> [Aim] Rewrite the stretch of the meson production passage from "For the production" through "to, e.g., Refs. [163]–[165].", putting "diffractive reactions" in place of "diffractive processes".

> [Source]
------------------------------------------------------------------------

For the production of excited mesons states, in the low-energy region, the contribution of the diagram shown in Fig. 11 (c) exchanging two particles is expected to be smaller compared to the other two diagrams. However, in the high-energy region, the intermediate exchanged meson can be replaced by a pomeron, and the fusion of two exchanged pomerons to produce mesons plays a crucial role in producing double-pion and double-kaon resonant particles through diffractive processes [161], [162]. Due to the gluon rich environment, this reaction is often used to search for another type of exotic states, glueballs, in high-energy \(pp\) or \(p\bar{p}\) reactions. For calculations on the production of \(PC=++\) mesons, such as \(f_0(980)\), \(f_2(1270)\), \(f_0(1500)\), considering the pomeron-pomeron fusion, we refer to, e.g., Refs. [163]–[165].

------------------------------------------------------------------------

> [Listed entries]
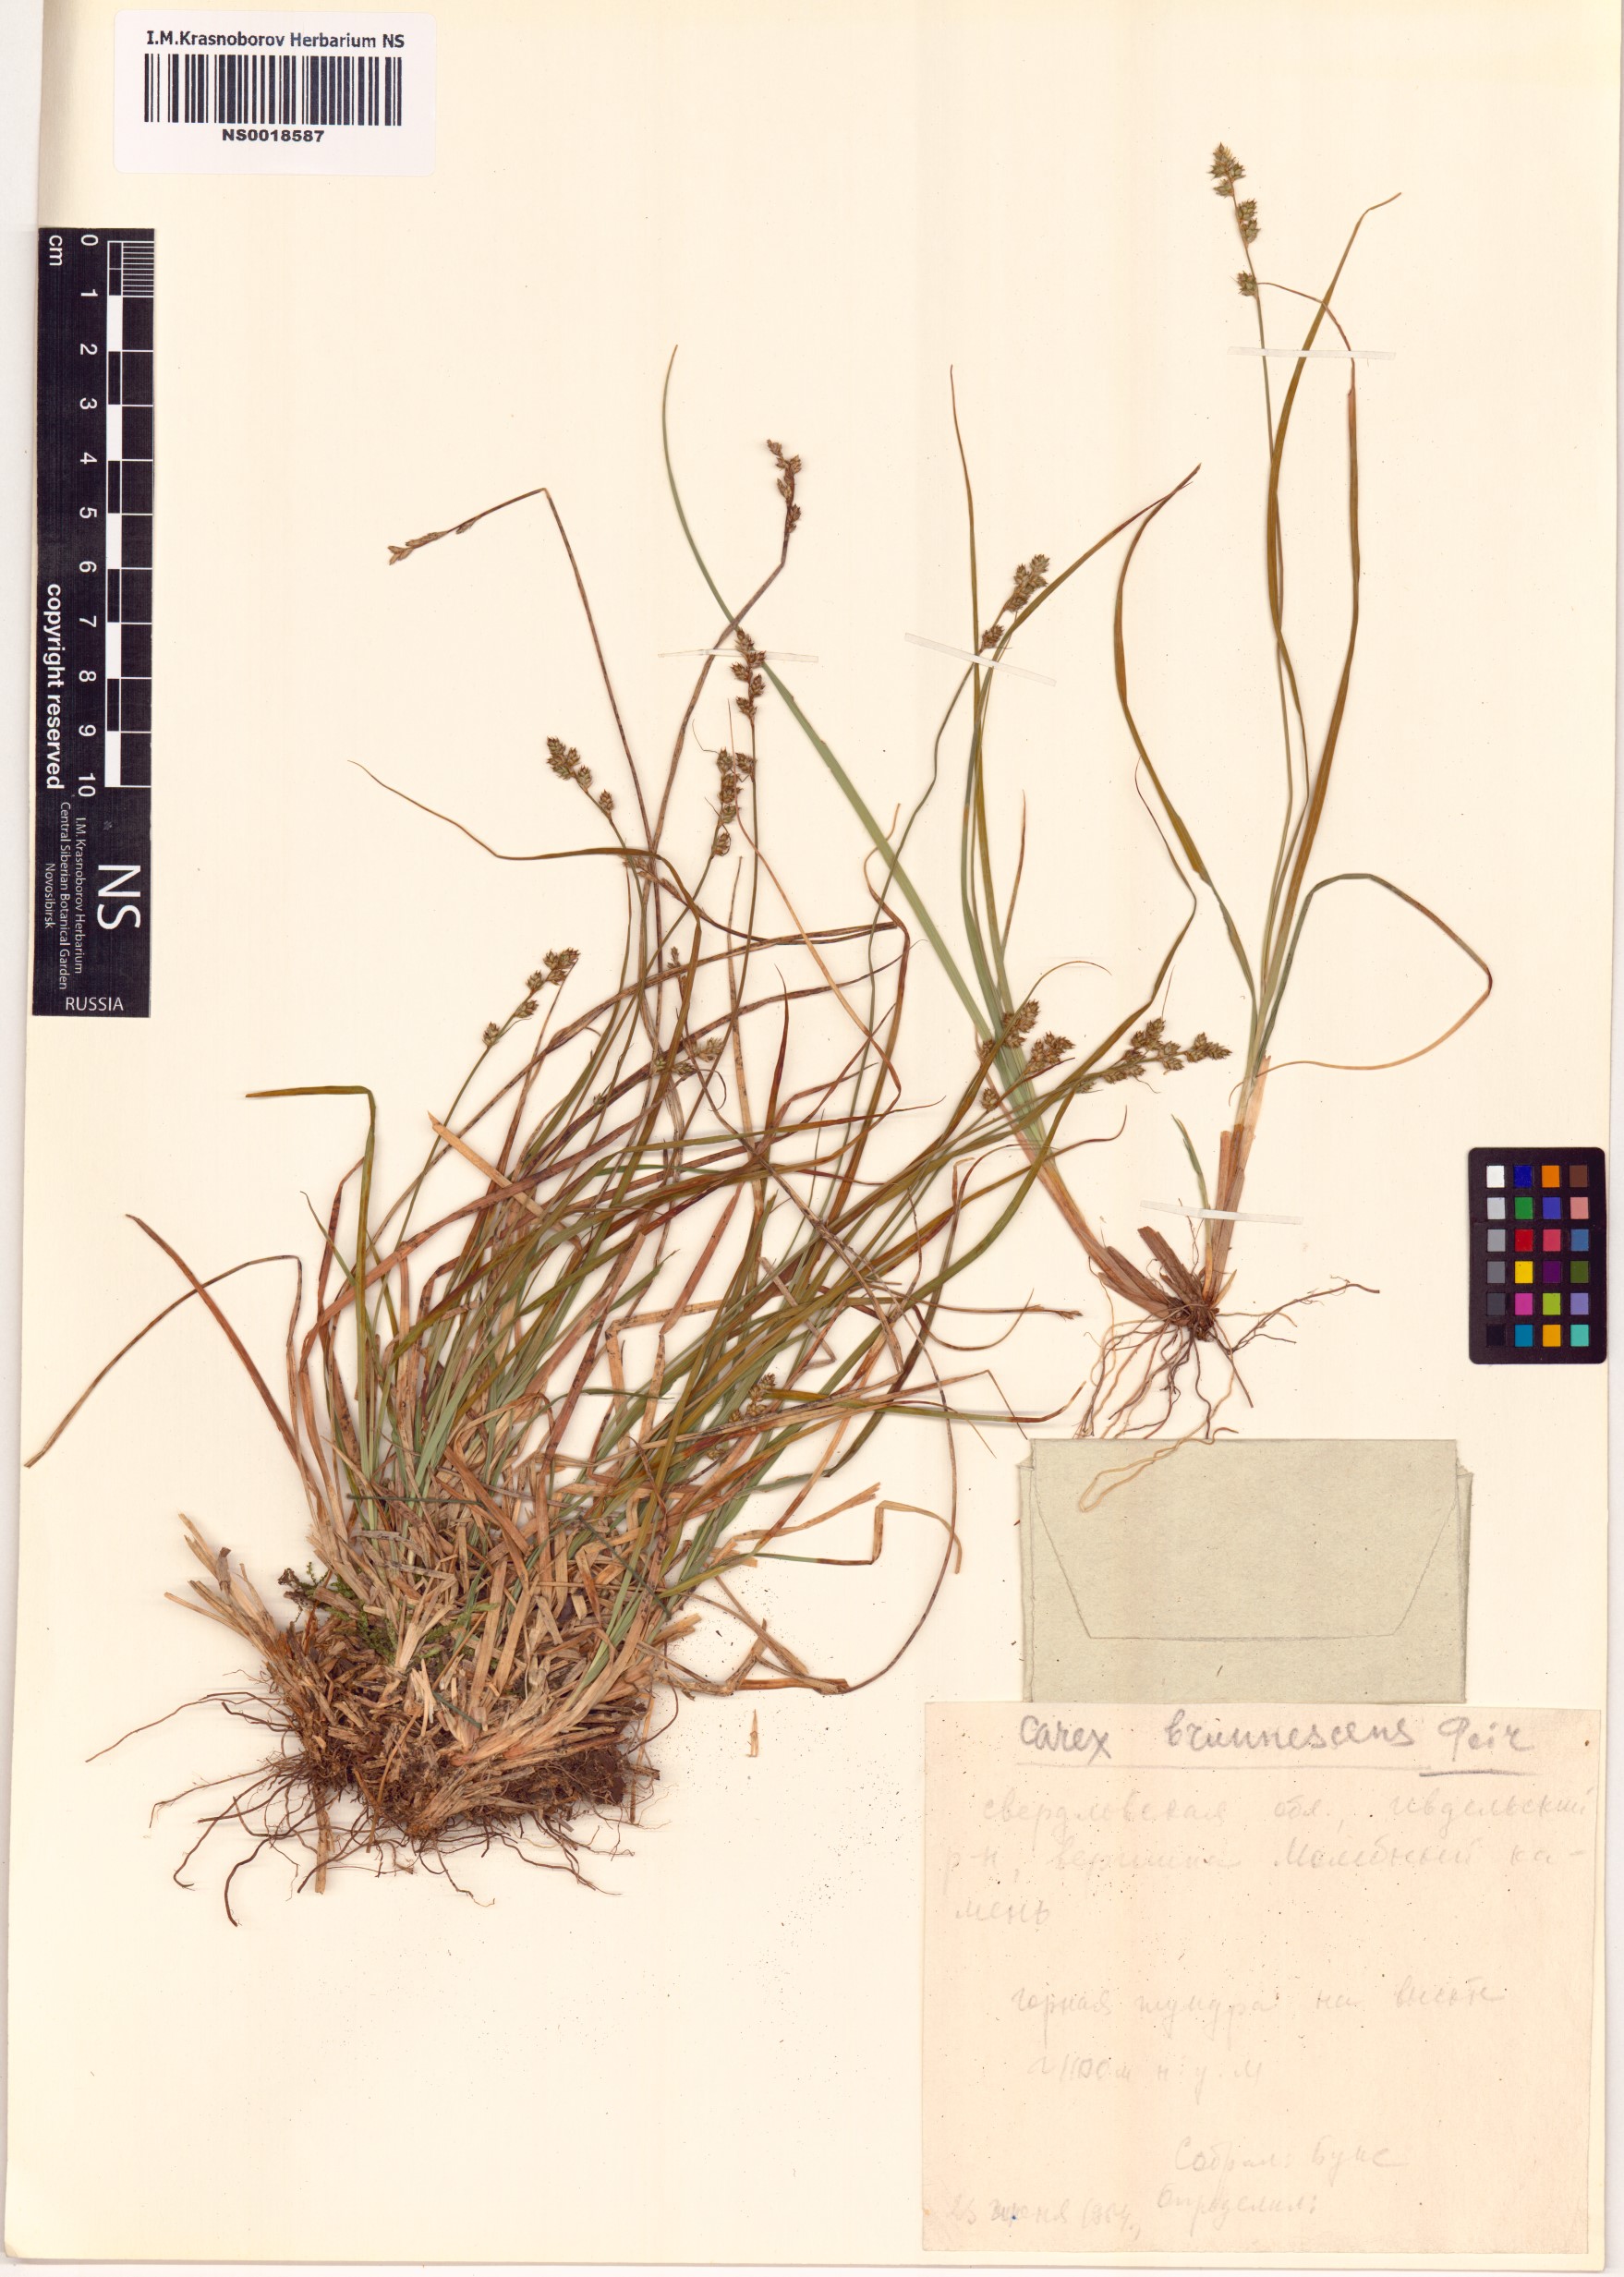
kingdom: Plantae
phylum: Tracheophyta
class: Liliopsida
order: Poales
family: Cyperaceae
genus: Carex
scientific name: Carex brunnescens
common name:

------------------------------------------------------------------------

> [Response to the task]
For the production of excited mesons states, in the low-energy region, the contribution of the diagram shown in Fig. 11 (c) exchanging two particles is expected to be smaller compared to the other two diagrams. However, in the high-energy region, the intermediate exchanged meson can be replaced by a pomeron, and the fusion of two exchanged pomerons to produce mesons plays a crucial role in producing double-pion and double-kaon resonant particles through diffractive reactions [161], [162]. Due to the gluon rich environment, this reaction is often used to search for another type of exotic states, glueballs, in high-energy \(pp\) or \(p\bar{p}\) reactions. For calculations on the production of \(PC=++\) mesons, such as \(f_0(980)\), \(f_2(1270)\), \(f_0(1500)\), considering the pomeron-pomeron fusion, we refer to, e.g., Refs. [163]–[165].